2015年3月4日(水)

二宮尊徳の墓碑

東京都文京区本駒込3-19-17 吉祥寺

二宮尊徳の墓碑

子供の頃、道を歩きながら本を読むと叱られた。周りをよく見ずに歩けば、ドブに落ちたり車にぶつかる心配がある。前からいじめっ子が歩いてくるのに気づかずに、正面衝突なんかした日には目も当てられない。

L.A.

それに関係があるのかどうか、わたしの学校には二宮尊徳(金次郎)の銅像はなかった。寸暇を惜しんで勉強し、薪を背負って歩きながらも本を読んだという姿のあれだ。♪手本は二宮金次郎〜と唱歌に歌われ、日本中の学校にその銅像があると噂に聞いていたので、どうしてうちのところにはないのだろうと不思議に思っていた。

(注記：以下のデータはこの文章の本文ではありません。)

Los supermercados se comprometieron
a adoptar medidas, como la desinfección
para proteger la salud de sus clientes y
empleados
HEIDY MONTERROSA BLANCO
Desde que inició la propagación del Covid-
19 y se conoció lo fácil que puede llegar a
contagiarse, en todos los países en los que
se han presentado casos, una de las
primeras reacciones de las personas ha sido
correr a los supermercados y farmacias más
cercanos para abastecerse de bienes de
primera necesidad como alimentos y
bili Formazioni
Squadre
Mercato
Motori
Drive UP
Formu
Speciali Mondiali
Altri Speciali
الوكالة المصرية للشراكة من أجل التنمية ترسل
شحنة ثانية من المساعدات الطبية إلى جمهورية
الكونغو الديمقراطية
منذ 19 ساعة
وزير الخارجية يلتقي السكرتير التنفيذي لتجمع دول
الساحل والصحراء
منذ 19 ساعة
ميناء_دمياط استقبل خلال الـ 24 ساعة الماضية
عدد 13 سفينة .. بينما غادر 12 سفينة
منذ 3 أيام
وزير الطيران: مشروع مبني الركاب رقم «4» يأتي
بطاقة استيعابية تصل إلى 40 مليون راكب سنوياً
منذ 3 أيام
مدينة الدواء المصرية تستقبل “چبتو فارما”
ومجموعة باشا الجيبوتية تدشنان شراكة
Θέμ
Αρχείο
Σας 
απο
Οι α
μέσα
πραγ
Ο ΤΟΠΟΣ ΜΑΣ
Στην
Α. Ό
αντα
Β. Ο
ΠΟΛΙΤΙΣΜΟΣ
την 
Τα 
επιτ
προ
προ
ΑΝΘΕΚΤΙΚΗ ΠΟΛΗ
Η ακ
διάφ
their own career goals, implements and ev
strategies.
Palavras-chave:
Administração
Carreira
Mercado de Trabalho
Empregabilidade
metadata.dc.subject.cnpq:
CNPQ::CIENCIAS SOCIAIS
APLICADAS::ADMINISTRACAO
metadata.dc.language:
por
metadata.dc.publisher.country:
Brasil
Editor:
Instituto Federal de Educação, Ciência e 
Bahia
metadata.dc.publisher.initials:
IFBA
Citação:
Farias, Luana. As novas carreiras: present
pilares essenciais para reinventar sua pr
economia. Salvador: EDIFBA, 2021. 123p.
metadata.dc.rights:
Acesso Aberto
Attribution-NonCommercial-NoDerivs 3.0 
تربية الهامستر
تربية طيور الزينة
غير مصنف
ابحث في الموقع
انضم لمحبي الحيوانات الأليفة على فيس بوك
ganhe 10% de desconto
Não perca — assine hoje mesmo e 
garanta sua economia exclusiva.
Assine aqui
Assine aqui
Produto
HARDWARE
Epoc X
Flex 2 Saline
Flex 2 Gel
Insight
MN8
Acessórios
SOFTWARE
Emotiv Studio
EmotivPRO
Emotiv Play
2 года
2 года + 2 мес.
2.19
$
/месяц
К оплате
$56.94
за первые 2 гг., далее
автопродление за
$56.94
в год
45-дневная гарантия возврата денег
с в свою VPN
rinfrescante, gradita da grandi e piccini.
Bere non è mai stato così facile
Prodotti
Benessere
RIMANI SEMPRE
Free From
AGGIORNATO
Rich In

その二宮尊徳の墓碑を文京区の吉祥寺で見つけた。名前はよく知っているけれど、「歩きながら本を読んだ人」と言う以上の知識がわたしにはない。ちょうどいい。傍らに立つ教育委員会の説明板で詳しいことがわかるかと思ったが、残念ながら「江戸末期の農政家」ということしかわからず問題は先送りになってしまった。

ところで、最近は本を読みながら歩いている子どもはほとんど見なくなったが、大人たちのながらケータイや歩きスマホが問題になっている。そんな現代の風潮を見て、尊徳翁はどう思われることだろうか。